AFM
AFM: toezicht financieel dienstverleners op koers; grote risico's bij
beleggingsobjecten
23-2-2007
De Autoriteit Financiële Markten (AFM) heeft sinds 1 januari 2006
ongeveer 8000 vergunningen verleend aan financieel dienstverleners.
Tot nu toe zijn 17 aanvragen afgewezen. Ten aanzien van zo'n 600
instellingen is er het voornemen de aanvraag af te wijzen. In 680
gevallen is de aanvraag door de financieel dienstverlener ingetrokken.
Bij 127 financieel dienstverleners is onderzoek gedaan en is de
naleving van de wettelijke normen onvolledig gebleken. In 18 gevallen
zijn corrigerende maatregelen getroffen die hebben geleid tot het
intrekken van de vergunningaanvraag en het staken van de activiteiten.
Dit blijkt uit een vandaag gepubliceerde nieuwsbrief waarin de AFM
rapporteert over de resultaten van het eerste jaar toezicht op
financieel dienstverleners. Nu ruim 70 procent van de
vergunningaanvragen is afgehandeld is vast te stellen dat de
bekendheid met wet- en regelgeving in het algemeen goed is.
Aanbieders van beleggingsobjecten vormen een specifieke groep van
financieel dienstverleners. Het gaat hier om 44 aanbieders van
beleggingen in onder meer tropisch hardhout, tropische vruchten en
wijnen die in 2006 een vergunning hebben aangevraagd. Na contact met
de AFM hebben 14 van de 44 aanbieders van beleggingsobjecten hun
aanvraag ingetrokken. Aan één aanbieder is een reguliere vergunning
verleend, terwijl de AFM op dit moment bij zeven instellingen het
voornemen heeft geuit de vergunning af te wijzen.
Op basis van de ervaringen tot nu toe ziet de AFM opnieuw reden
consumenten te waarschuwen voor de grote risico's die kleven aan
investeren in beleggingsobjecten.
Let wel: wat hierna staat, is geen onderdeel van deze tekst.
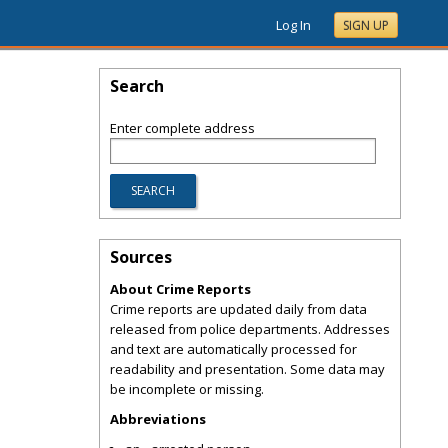
Log In
SIGN UP
Search
Enter complete address
Sources
About Crime Reports
Crime reports are updated daily from data
released from police departments. Addresses
and text are automatically processed for
readability and presentation. Some data may
be incomplete or missing.
Abbreviations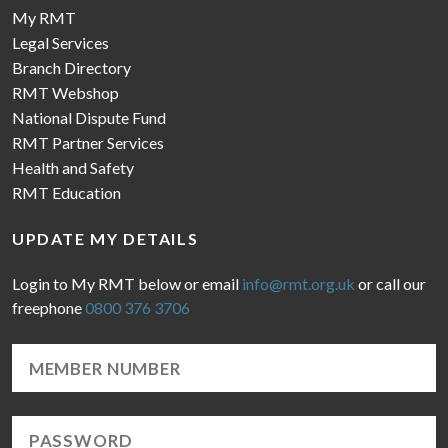
My RMT
Legal Services
Branch Directory
RMT Webshop
National Dispute Fund
RMT Partner Services
Health and Safety
RMT Education
UPDATE MY DETAILS
Login to My RMT below or email
info@rmt.org.uk
or call our
freephone
0800 376 3706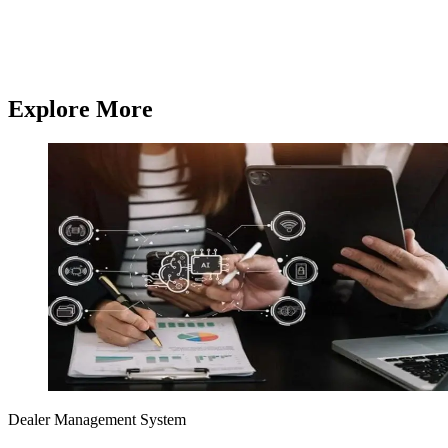
and mobile apps,
Q3 Technologies
delivers end-to-end technology
services.
Contact us
Contact us
Explore More
Dealer Management System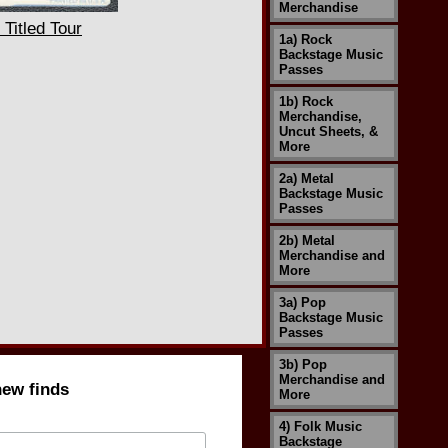
Merchandise
Titled Tour
1a) Rock
Backstage Music
Passes
1b) Rock
Merchandise,
Uncut Sheets, &
More
2a) Metal
Backstage Music
Passes
2b) Metal
Merchandise and
More
3a) Pop
Backstage Music
Passes
3b) Pop
Merchandise and
new finds
More
4) Folk Music
Backstage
Veel aanbieders beleggen de
aangetrokken gelden in het buitenland wat het toezicht van de AFM
bemoeilijkt. De aard van de objecten brengt een hoog inherent risico
met zich mee. Daarbij blijkt uit onderzoeken dat de
informatieverstrekking van een aantal aanbieders niet voldoet aan de
wet- en regelgeving. In een aantal gevallen mist informatie, waardoor
beloofde rendementen onvoldoende onderbouwd kunnen worden. Aanbieders
van beleggingsobjecten hoeven bovendien niet te voldoen aan wettelijke
eisen ten aanzien van vermogensscheiding of minimum eigen vermogen,
zoals die wel gelden voor reguliere beleggingsfondsen.
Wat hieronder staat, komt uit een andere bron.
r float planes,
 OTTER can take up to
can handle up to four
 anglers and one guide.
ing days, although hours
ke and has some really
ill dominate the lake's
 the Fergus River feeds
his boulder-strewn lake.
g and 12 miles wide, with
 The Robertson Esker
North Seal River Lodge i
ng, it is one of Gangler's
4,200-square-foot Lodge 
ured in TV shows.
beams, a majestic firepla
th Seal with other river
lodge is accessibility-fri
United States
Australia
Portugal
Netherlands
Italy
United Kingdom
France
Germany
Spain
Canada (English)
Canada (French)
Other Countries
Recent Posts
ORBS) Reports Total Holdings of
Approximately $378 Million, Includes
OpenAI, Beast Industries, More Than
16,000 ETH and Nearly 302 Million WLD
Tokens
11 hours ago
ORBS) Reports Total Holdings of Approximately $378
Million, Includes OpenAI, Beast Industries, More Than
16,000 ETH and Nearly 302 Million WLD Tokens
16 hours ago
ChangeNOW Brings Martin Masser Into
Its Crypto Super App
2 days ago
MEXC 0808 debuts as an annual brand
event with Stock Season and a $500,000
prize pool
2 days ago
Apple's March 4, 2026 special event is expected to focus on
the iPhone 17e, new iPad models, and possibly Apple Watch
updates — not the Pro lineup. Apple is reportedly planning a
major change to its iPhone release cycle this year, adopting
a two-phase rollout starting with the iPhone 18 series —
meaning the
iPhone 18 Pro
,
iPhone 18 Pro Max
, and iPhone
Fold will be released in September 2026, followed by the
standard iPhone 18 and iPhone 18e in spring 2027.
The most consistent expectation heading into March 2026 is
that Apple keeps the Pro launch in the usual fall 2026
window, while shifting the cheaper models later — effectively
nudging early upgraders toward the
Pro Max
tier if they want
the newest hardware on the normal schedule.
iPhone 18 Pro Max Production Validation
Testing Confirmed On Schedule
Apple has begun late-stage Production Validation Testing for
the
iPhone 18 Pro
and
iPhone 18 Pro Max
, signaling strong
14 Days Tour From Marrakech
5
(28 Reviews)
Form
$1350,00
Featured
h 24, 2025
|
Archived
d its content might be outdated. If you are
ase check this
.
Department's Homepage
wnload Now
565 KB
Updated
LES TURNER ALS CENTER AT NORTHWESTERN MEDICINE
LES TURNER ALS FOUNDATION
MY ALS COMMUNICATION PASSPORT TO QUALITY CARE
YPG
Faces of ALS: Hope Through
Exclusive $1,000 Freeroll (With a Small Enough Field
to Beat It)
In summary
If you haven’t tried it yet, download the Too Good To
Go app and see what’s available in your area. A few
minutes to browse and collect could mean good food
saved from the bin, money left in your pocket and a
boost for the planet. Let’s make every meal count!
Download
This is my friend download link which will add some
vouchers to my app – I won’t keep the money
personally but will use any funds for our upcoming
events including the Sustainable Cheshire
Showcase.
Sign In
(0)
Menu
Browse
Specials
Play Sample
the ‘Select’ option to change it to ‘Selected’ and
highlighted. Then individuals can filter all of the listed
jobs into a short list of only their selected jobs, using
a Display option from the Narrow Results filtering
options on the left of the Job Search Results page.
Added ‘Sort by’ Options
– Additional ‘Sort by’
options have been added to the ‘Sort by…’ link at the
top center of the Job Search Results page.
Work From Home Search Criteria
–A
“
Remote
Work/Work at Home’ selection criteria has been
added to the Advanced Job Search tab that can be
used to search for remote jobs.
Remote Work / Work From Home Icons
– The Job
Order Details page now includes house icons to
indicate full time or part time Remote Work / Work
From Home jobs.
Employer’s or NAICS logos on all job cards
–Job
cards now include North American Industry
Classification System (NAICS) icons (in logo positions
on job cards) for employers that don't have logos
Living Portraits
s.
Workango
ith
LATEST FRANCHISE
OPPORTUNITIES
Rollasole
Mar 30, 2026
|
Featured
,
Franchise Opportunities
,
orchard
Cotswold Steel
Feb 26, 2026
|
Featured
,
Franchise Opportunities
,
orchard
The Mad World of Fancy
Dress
De AFM kan de risico's bij aanbiedingen van beleggingsobjecten niet
wegnemen. Wel kan de AFM ervoor zorgen dat aanbieders de risico's aan
de consument inzichtelijk maken. Het is aan de consument om de
risico's mee te wegen in zijn beslissing om al dan niet in een
beleggingsobject te investeren. In het register `financiële
dienstverleners' is na te gaan of een aanbieder een aanvraag voor een
vergunning heeft ingediend en of deze is verleend.
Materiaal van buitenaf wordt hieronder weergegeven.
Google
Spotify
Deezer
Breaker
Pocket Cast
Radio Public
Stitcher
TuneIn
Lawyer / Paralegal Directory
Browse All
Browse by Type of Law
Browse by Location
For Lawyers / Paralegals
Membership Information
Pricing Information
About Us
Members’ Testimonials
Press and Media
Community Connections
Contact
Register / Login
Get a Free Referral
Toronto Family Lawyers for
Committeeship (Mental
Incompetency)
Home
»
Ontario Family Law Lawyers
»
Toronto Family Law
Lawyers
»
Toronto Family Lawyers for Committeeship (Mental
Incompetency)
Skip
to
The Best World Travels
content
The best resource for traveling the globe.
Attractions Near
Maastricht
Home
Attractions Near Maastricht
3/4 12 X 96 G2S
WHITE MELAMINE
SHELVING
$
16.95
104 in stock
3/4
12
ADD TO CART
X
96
Op grond van de vergunningaanvragen van de beleggingsobjecten en de
analyse van informatie en onderzoeken ter plaatse komt bij dergelijke
instellingen, komt de AFM verder tot de volgende algemene bevindingen:
* een aantal aanbieders kan de soliditeit van de bedrijfsvoering en
daarmee de onderneming niet aantonen;
* in een aantal gevallen wordt volgens het
beleggingsobjectenprospectus slechts 50 tot 60 procent van de
inleg van de consument daadwerkelijk geïnvesteerd in productie en
beheer van het beleggingsobject. De rest van de inleg wordt onder
andere gebruikt voor management-, marketing- en
administratiekosten;
* bij een aantal aanbieders heeft de AFM geconstateerd dat kennis
van de relevante wetgeving onvoldoende is.
De AFM wijst al langer op de risico's van het beleggen in
beleggingsobjecten. De conclusies na het eerste jaar toezicht
onderstrepen de eerder geuite waarschuwingen. In Nederland is circa
500 miljoen euro geïnvesteerd in beleggingsobjecten.